Complete step-by-step answer:
We are given a triangle \[\vartriangle \text{ABC}\].
The side \[\text{AB}\] of \[\vartriangle \text{ABC}\] is produced to \[\text{P}\] and the side \[\text{AC}\] of \[\vartriangle \text{ABC}\] is produced to \[\text{Q}\] as shown in the figure given below.

Let us suppose \[\text{BO}\] bisects \[\angle \text{PBC}\].
Thus we have
\[\angle \text{OBC}=\dfrac{1}{2}\angle \text{PBC}....................\text{(1)}\]
Again since \[\text{CO}\] bisects \[\angle \text{QCB}\] we have
\[\angle \text{OCB}=\dfrac{1}{2}\angle \text{QCB}............................\text{(2)}\]
Now the Exterior angle theorem states that if a side of a triangle is extended, then the resultant angle would be equal to the sum of the two opposite interior angles of the given triangle.
Using this property, we get that
\[\angle \text{PBC}=\angle \text{A}+\angle \text{ACB}.............................\text{(3)}\]
and
\[\angle \text{QCB}=\angle \text{A}+\angle \text{ABC}................\text{(4)}\]
Now using the angle sum property of a triangle in \[\vartriangle \text{BOC}\] which states that the sum of the three interior angles of a triangle if equal to \[{{180}^{\circ }}\], we get
\[\angle \text{BOC}+\angle \text{OBC}+\angle \text{OCB}={{180}^{\circ }}\]

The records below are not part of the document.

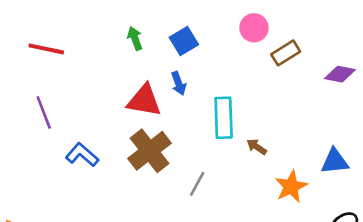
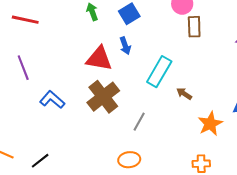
brown rectangle: (286, 53) -> (194, 27), moved, turned -60
cyan rectangle: (224, 118) -> (159, 72), turned 32

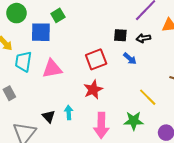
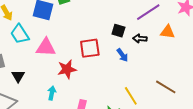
cyan trapezoid: (23, 61) -> (20, 34), turned -55
red star: (93, 90) -> (67, 69), moved
black triangle: (49, 116) -> (18, 76), moved

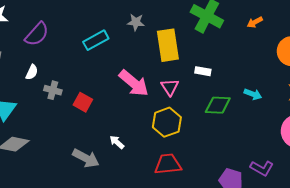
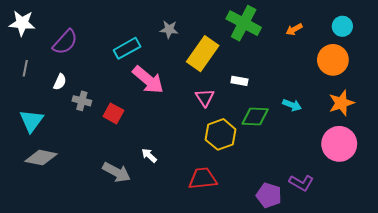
yellow rectangle: (168, 45) -> (203, 54), turned 44
pink arrow: (134, 83) -> (148, 80), moved
yellow hexagon: (167, 122) -> (221, 134), moved

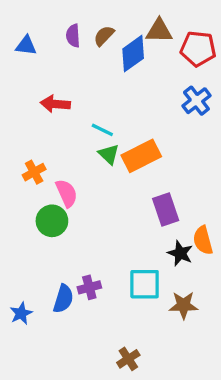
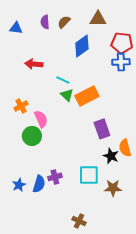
red pentagon: (198, 49) -> (122, 43), moved
blue diamond: (133, 54) -> (82, 46), moved
blue cross: (196, 101) -> (121, 62), turned 36
blue star: (21, 313) -> (19, 185), moved
brown cross: (128, 359) -> (79, 221), turned -32

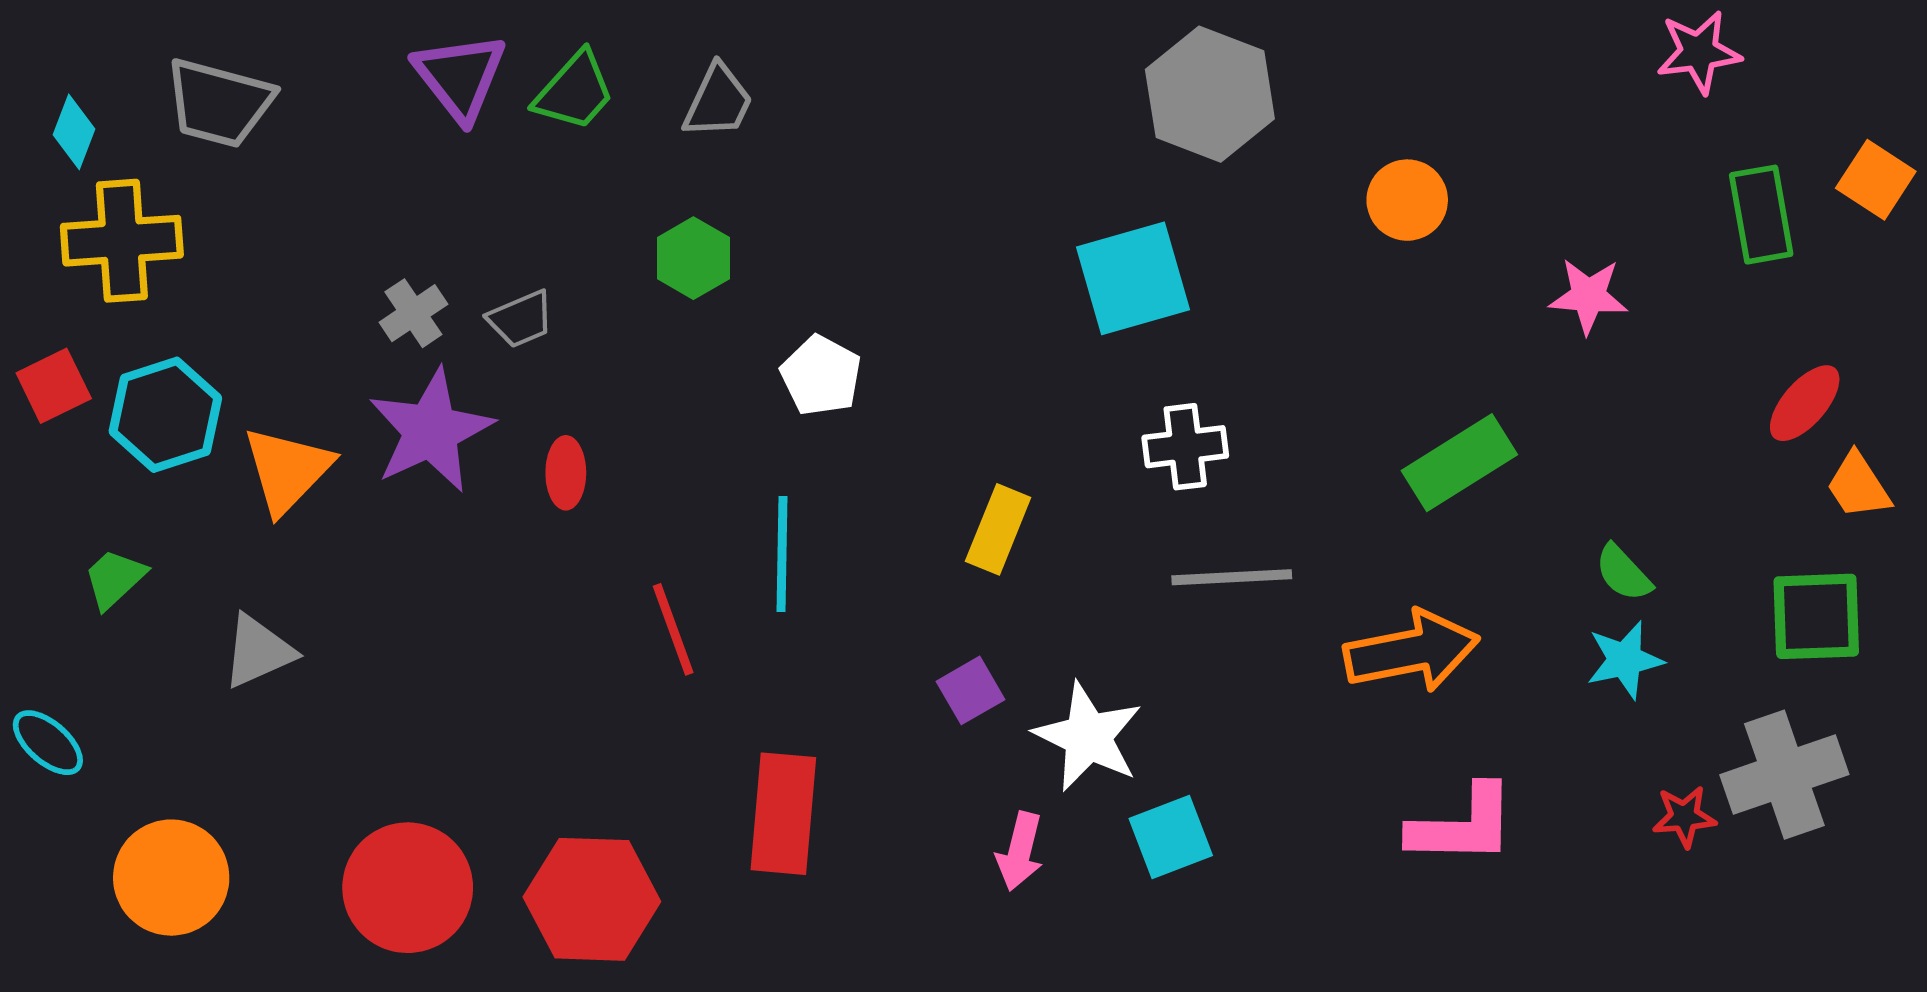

\[\Rightarrow \angle \text{BOC}={{180}^{\circ }}-\left( \angle \text{OBC+}\angle \text{OCB} \right).................(5)\]
Now using equation (1) and equation (2), we get
\[\begin{align}
  & \angle \text{OBC}=\dfrac{1}{2}\angle \text{PBC} \\
 & \text{=}\dfrac{1}{2}\left( \angle \text{A}+\angle \text{ACB} \right)............(6)
\end{align}\]
Now using equation (2) and equation (3), we get
\[\begin{align}
  & \angle \text{OCB}=\dfrac{1}{2}\angle \text{QCB} \\
 & \text{=}\dfrac{1}{2}\left( \angle \text{A}+\angle \text{ABC} \right).............(7)
\end{align}\]
We will now substitute the values of equation (6) and equation (7) in equation (5).then we will get
\[\begin{align}
  & \angle \text{BOC}={{180}^{\circ }}-\left( \angle \text{OBC+}\angle \text{OCB} \right) \\
 & ={{180}^{\circ }}-\left( \dfrac{1}{2}\left( \angle \text{A}+\angle \text{ACB} \right)\text{+}\dfrac{1}{2}\left( \angle \text{A}+\angle \text{ABC} \right) \right) \\
 & ={{180}^{\circ }}-\left( \dfrac{1}{2}\left( \angle \text{A} \right)+\dfrac{1}{2}\left( \angle \text{A}+\angle \text{ABC}+\angle \text{ACB} \right) \right)
\end{align}\]
Here in the above equation, we have the sum of the angle of \[\vartriangle \text{ABC}\] is \[{{180}^{\circ }}\] using the angle sum property.
Thus we get
\[\begin{align}
  & \angle \text{BOC}={{180}^{\circ }}-\left( \dfrac{1}{2}\left( \angle \text{A} \right)+\dfrac{1}{2}\left( \angle \text{A}+\angle \text{ABC}+\angle \text{ACB} \right) \right) \\
 & ={{180}^{\circ }}-\left( \dfrac{1}{2}\left( \angle \text{A} \right)+\dfrac{1}{2}\left( {{180}^{\circ }} \right) \right) \\
 & ={{180}^{\circ }}-\dfrac{1}{2}\angle \text{A}-\dfrac{{{180}^{\circ }}}{2} \\
 & ={{180}^{\circ }}-{{90}^{\circ }}-\dfrac{1}{2}\angle \text{A} \\
 & \text{=9}{{0}^{\circ }}-\dfrac{1}{2}\angle \text{A}
\end{align}\]
Hence the statement is proved.

Note: In this problem, trivial calculation mistakes can be made. So take care of that. Use the exterior angle property of triangles carefully while choosing the sum of the interior angles of the triangle.